C’est ce que révèle un récent sondage mené par le Commissariat aux langues officielles auprès de 10 828 fonctionnaires de cinq régions clés: le Nouveau-Brunswick, les villes d’Ottawa et de Gatineau, les autres endroits en Ontario où l’on parle autant la langue de Shakespeare que celle de Molière ainsi que les endroits au Québec où les milieux de travail sont bilingues.

Toutes régions confondues, pas moins de 44% des répondants francophones ont admis ressentir de l’inconfort à l'idée de s’exprimer dans leur langue première auprès de leurs collègues. Pour chacune des cinq régions individuellement, la proportion atteint toujours au moins 22%.

«L’explication la plus fréquente est que cela serait un inconvénient pour des collègues ou des superviseurs qui pourraient ne pas être à l’aise dans la langue, ou que cela allait les déranger ou causerait du trouble», peut-on lire dans le rapport de recherche publié vendredi dernier.

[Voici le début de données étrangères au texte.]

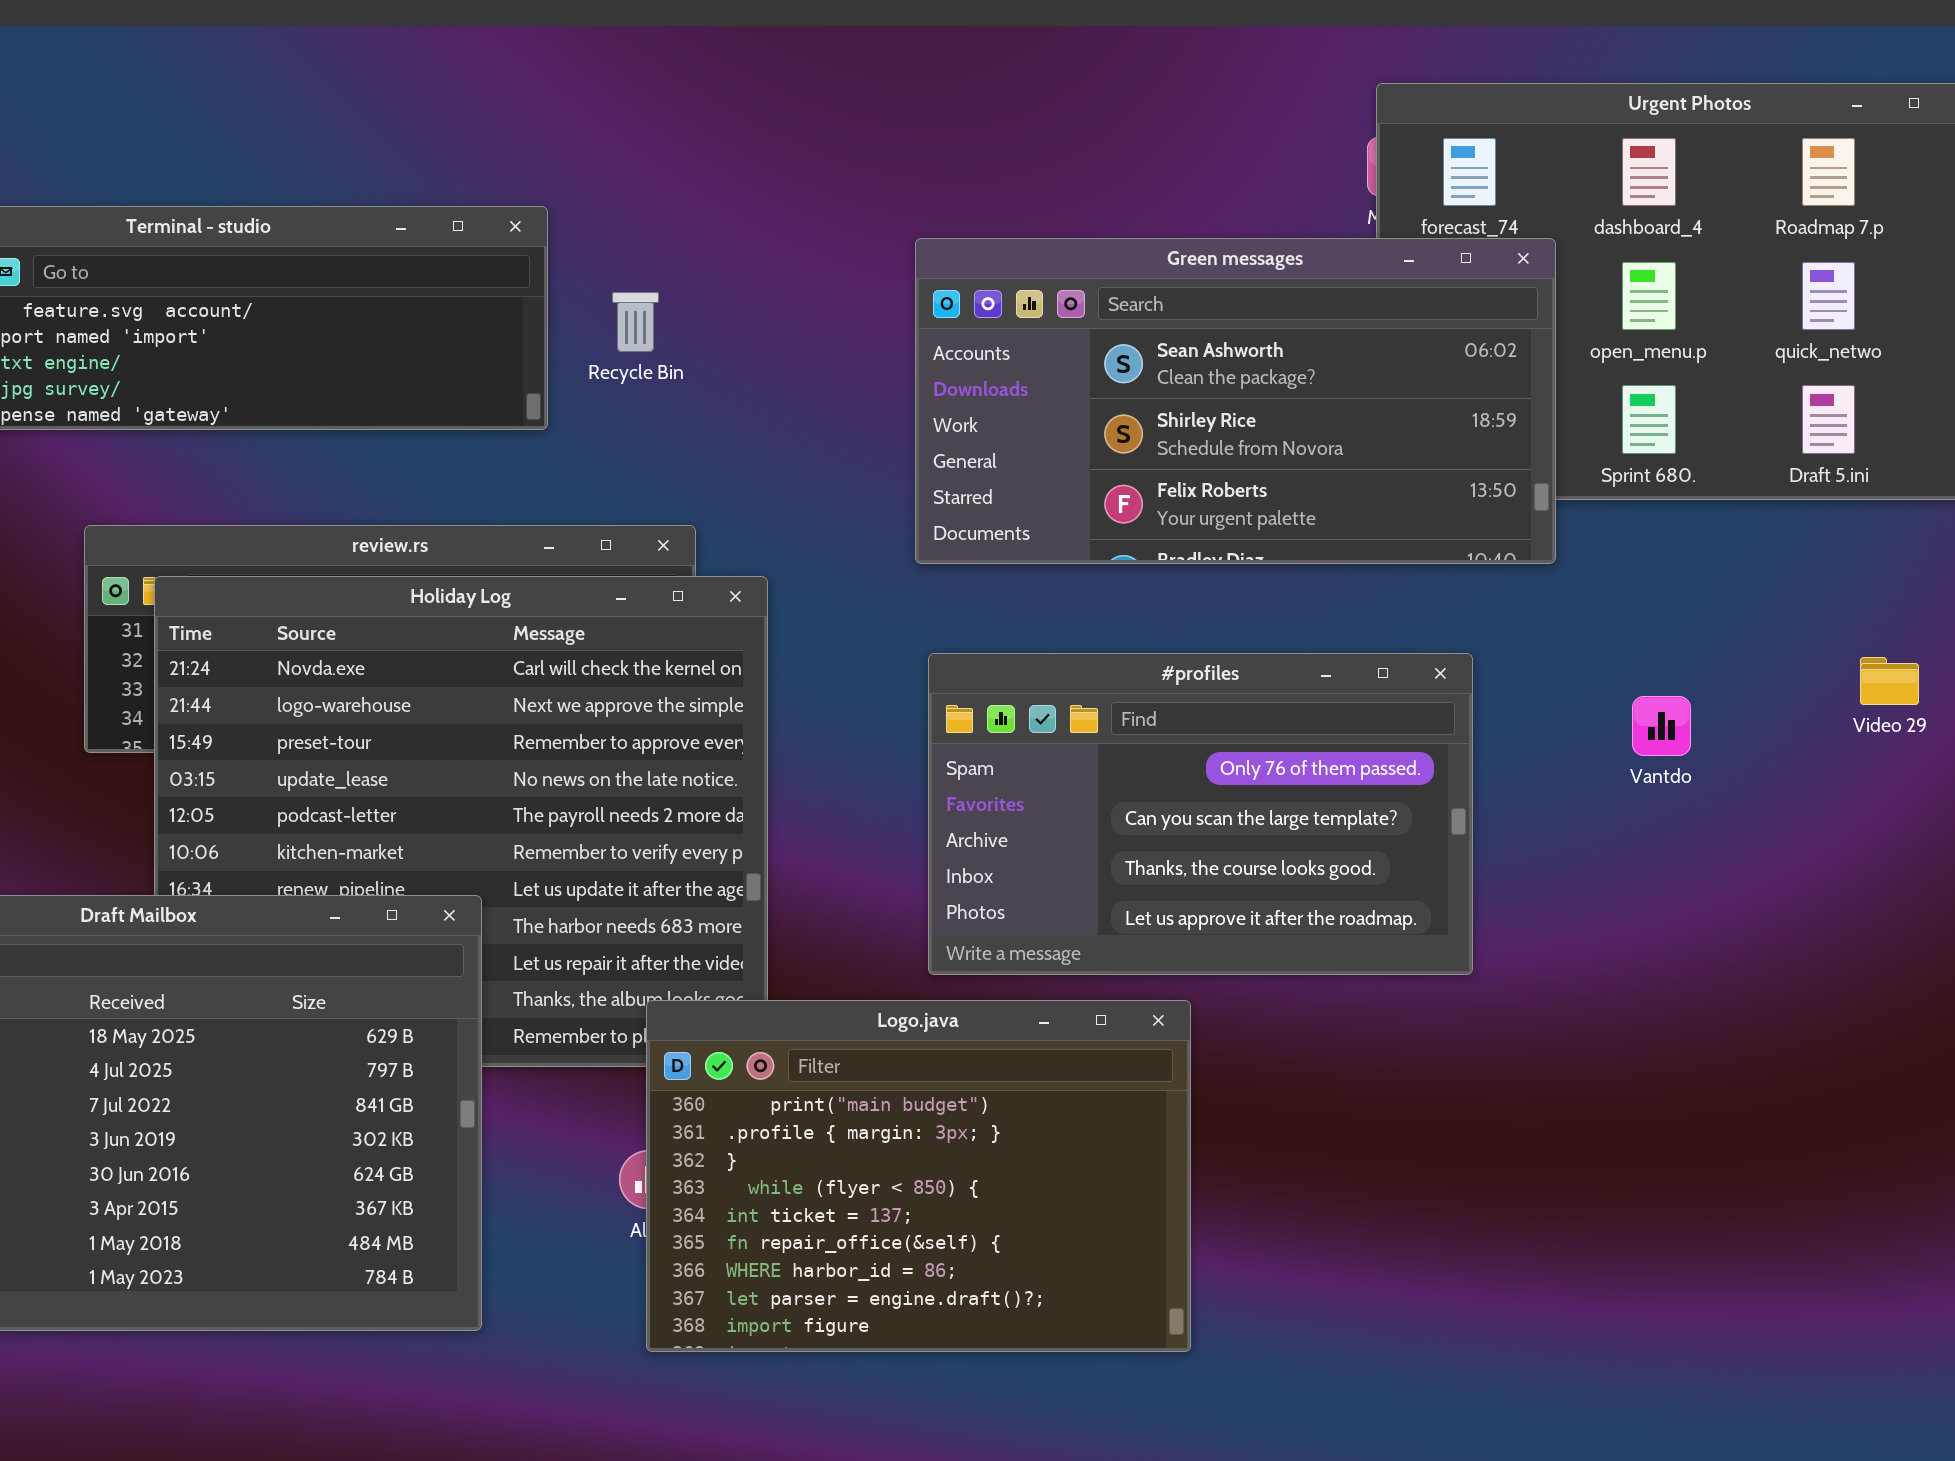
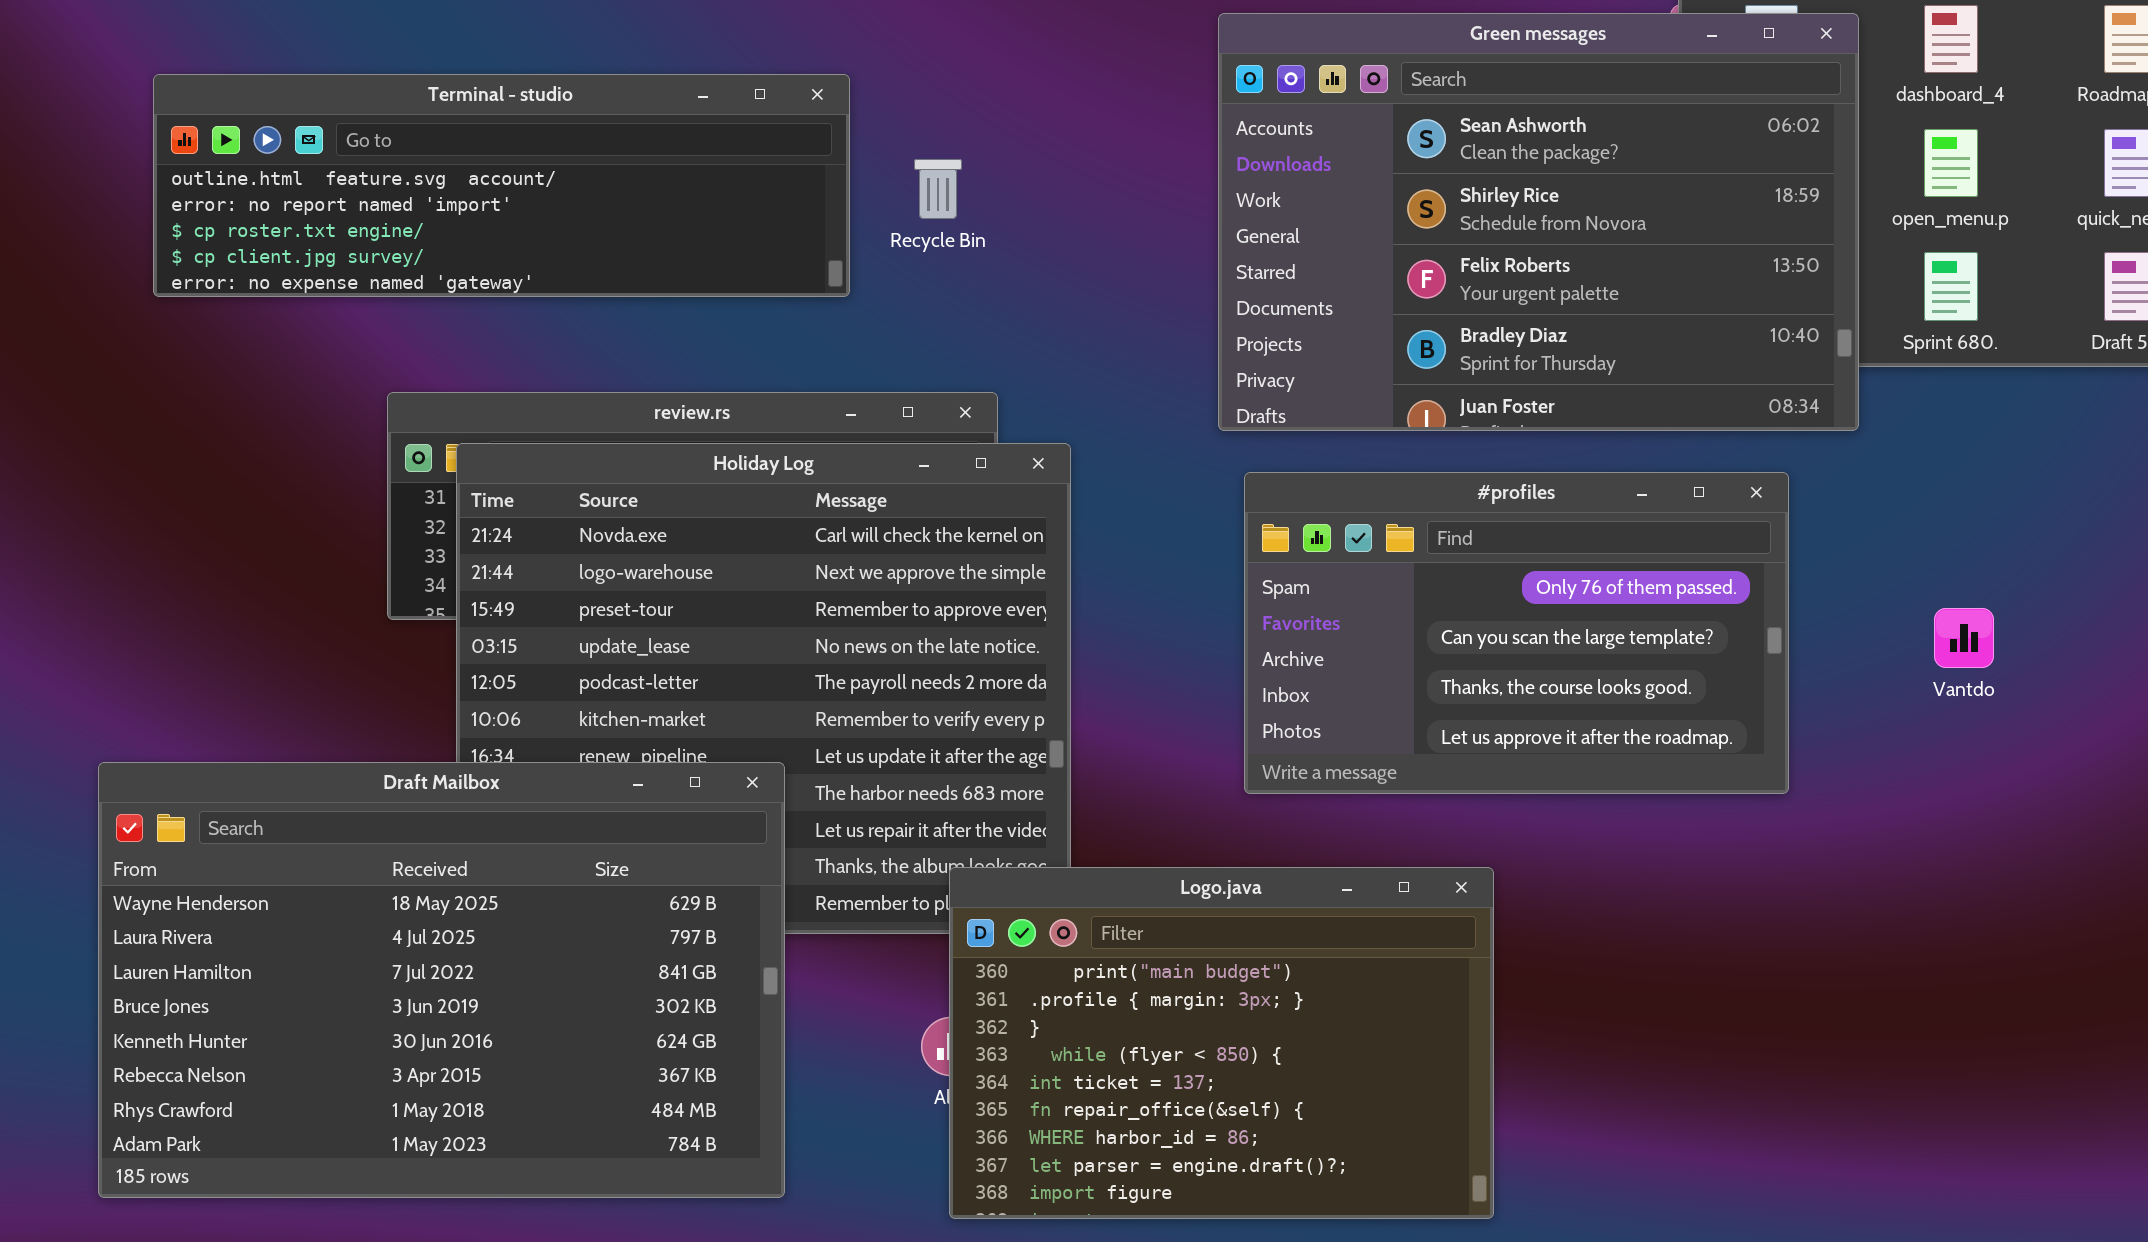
Green messages: [915,238,1556,564] -> [1218,13,1859,431], resized
#profiles: [928,653,1473,975] -> [1244,472,1789,794], moved
Vantdo: [1632,696,1691,756] -> [1934,608,1994,668], moved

Parmi les francophones qui ont dit se sentir mal à l’aise d’utiliser leur première langue, 37% ont dit éprouver ce problème lors de communications orales, comme durant une réunion d’équipe, et 27% dans le cadre d'échanges à l’écrit. D’autres – 19% – hésitent à demander d’être supervisés dans leur langue maternelle.

Pour chacun de ces contextes où le malaise d’employer sa langue maternelle se manifeste, une vaste proportion des répondants craignent d’être perçus comme des «fauteur[s] de troubles».

Pendant ce temps, 39% des anglophones sondés qui ont une connaissance de la langue de Molière hésitent à l’employer. La principale raison mentionnée? «Je manque de pratique – il me faut faire un effort supplémentaire», ont répondu 69% de ceux pour qui le problème se pose à l’oral.

Parallèlement, 61% craignent qu’on les juge ou les corrige pour leur accent, pour leurs erreurs de grammaire ou pour leur vocabulaire. Un autre 42% de répondants ont indiqué que «les collègues ont tendance à passer à l’autre langue» quand ils essaient d’interagir en français.

«Le droit de travailler en français au sein de la fonction publique fédérale est non négociable et nous devons veiller à ce que l’utilisation des langues officielles soit maintenue dans les lieux de travail fédéraux», a réagi le bureau du président du Conseil du Trésor, Jean-Yves Duclos, responsable de la fonction publique. Le gouvernement Trudeau promet d’étudier le rapport de recherche produit par le Commissariat aux langues officielles et d’y donner suite.